Peters and her band cleverly follow this with "The Way You Move Me," a straight-up contemporary country love song that is at the crux of the album, and indeed is its hinge. The heroine, after all the crushing emotions and emptying bankruptcy of her spirit, has embraced love again — totally. She's in its first flush: strong, dizzying, wondrous. The warm, flowing guitar fills, open basslines, and swirling keyboards only underscore the complete tenderness and amazement in the gorgeous grain of Peters' voice. This song is likely to be covered, but it will never sound truer than it does right here. The genuine humility and willingness to open and embrace another on love's tightrope is simply articulated with the most impure and elegant kind of poetry; the tune skips out of the gate and nearly staggers in the delight of the heightened awareness love brings. The last two songs here are truly climactic: "Breakfast at Our House" is a folk dirge about the breaking point, reached in an epiphany during breakfast across the kitchen table. Finally, there is "To Say Goodbye," a song that's tricky, because all the conflict and pain — gracefully and dramatically carried by a wall of cello, bowed bass, twinkling guitars, and synth — given as the reason for letting go and for severing ties is not good enough; true resolution comes in remaining in the cradle of tribulation, in the face of difficulty and strain to see how it plays out. The singer's final words are: "'Cause I'm not ready, to say goodbye/You're not ready to say goodbye/We're not ready...."

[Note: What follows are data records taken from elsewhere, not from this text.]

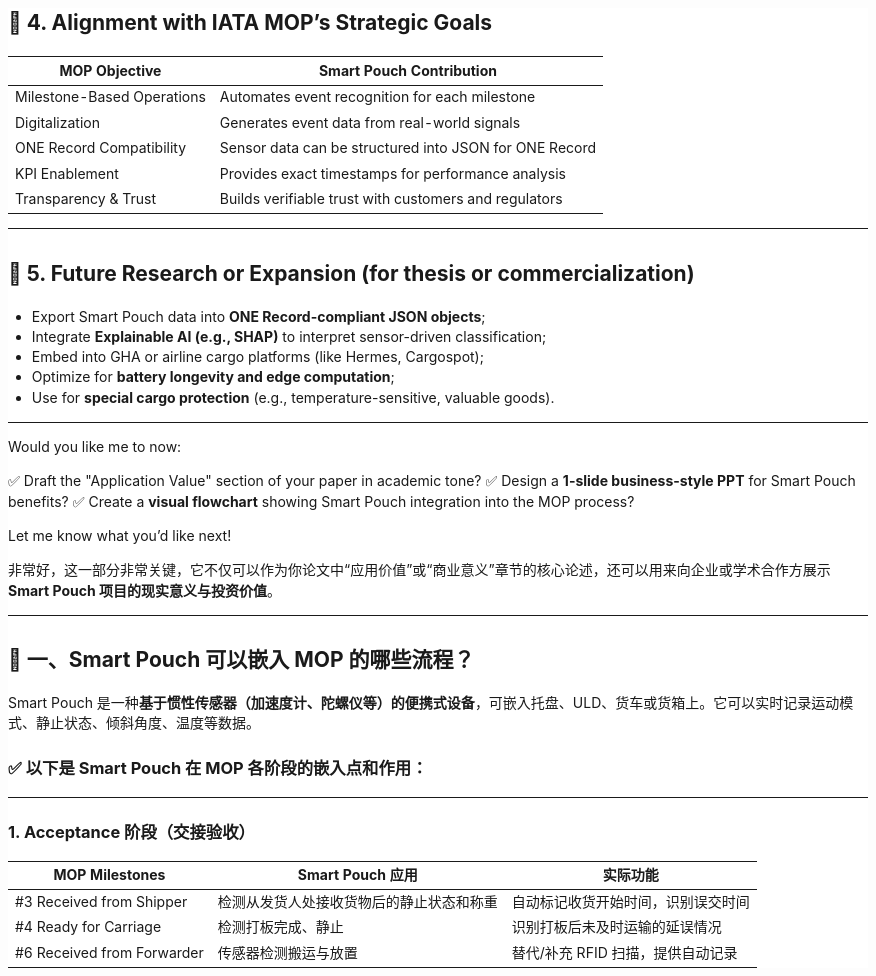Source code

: 
## 🧭 4. Alignment with IATA MOP’s Strategic Goals

| **MOP Objective**          | **Smart Pouch Contribution**                           |
| -------------------------- | ------------------------------------------------------ |
| Milestone-Based Operations | Automates event recognition for each milestone         |
| Digitalization             | Generates event data from real-world signals           |
| ONE Record Compatibility   | Sensor data can be structured into JSON for ONE Record |
| KPI Enablement             | Provides exact timestamps for performance analysis     |
| Transparency & Trust       | Builds verifiable trust with customers and regulators  |

---

## 🧱 5. Future Research or Expansion (for thesis or commercialization)

* Export Smart Pouch data into **ONE Record-compliant JSON objects**;
* Integrate **Explainable AI (e.g., SHAP)** to interpret sensor-driven classification;
* Embed into GHA or airline cargo platforms (like Hermes, Cargospot);
* Optimize for **battery longevity and edge computation**;
* Use for **special cargo protection** (e.g., temperature-sensitive, valuable goods).

---

Would you like me to now:

✅ Draft the "Application Value" section of your paper in academic tone?
✅ Design a **1-slide business-style PPT** for Smart Pouch benefits?
✅ Create a **visual flowchart** showing Smart Pouch integration into the MOP process?

Let me know what you’d like next!


非常好，这一部分非常关键，它不仅可以作为你论文中“应用价值”或“商业意义”章节的核心论述，还可以用来向企业或学术合作方展示 **Smart Pouch 项目的现实意义与投资价值**。

---

## 🎯 一、Smart Pouch 可以嵌入 MOP 的哪些流程？

Smart Pouch 是一种**基于惯性传感器（加速度计、陀螺仪等）的便携式设备**，可嵌入托盘、ULD、货车或货箱上。它可以实时记录运动模式、静止状态、倾斜角度、温度等数据。

### ✅ 以下是 Smart Pouch 在 MOP 各阶段的嵌入点和作用：

---

### 1. **Acceptance 阶段（交接验收）**

| MOP Milestones             | Smart Pouch 应用       | 实际功能                 |
| -------------------------- | -------------------- | -------------------- |
| #3 Received from Shipper   | 检测从发货人处接收货物后的静止状态和称重 | 自动标记收货开始时间，识别误交时间    |
| #4 Ready for Carriage      | 检测打板完成、静止            | 识别打板后未及时运输的延误情况      |
| #6 Received from Forwarder | 传感器检测搬运与放置           | 替代/补充 RFID 扫描，提供自动记录 |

There is no fairy tale ending on Burnt Toast & Offerings; in fact, it does not end at all. As another fine songwriter once said: "Sometimes the truth that love brings/Is the hardest one to take." The observations and truths on this album actually feel like real life. This is Gretchen Peters' finest moment as a recording artist, and perhaps her finest as a song-lyric poet as well. Her rhymes and melodies are sometimes stretched here, pushing at the meaning of words themselves to communicate what is clearly beyond them. And it is here, in these grooves, that the strength and determination in her voice — illustrated by musical accompaniment and production verging on brilliant — carry these songs from the depths and the darkness of her private well into the open air to be kissed by the light. The flaws she discovers are not merely revealed; they are celebrated. They come to us in the form of a record album of ruddy but welcome gifts, and we can accept or reject them but we cannot ignore them. Burnt Toast & Offerings is the most sophisticated and truthful recording about love since Nick Cave's The Boatman's Call. It's not the next step for this contemporary singer and songwriter, but a giant leap, an aesthetic milestone that sets the bar higher not only for her but for anyone wishing to write songs honestly about the inside of a life in the process of being lived, a life that holds love as its zenith.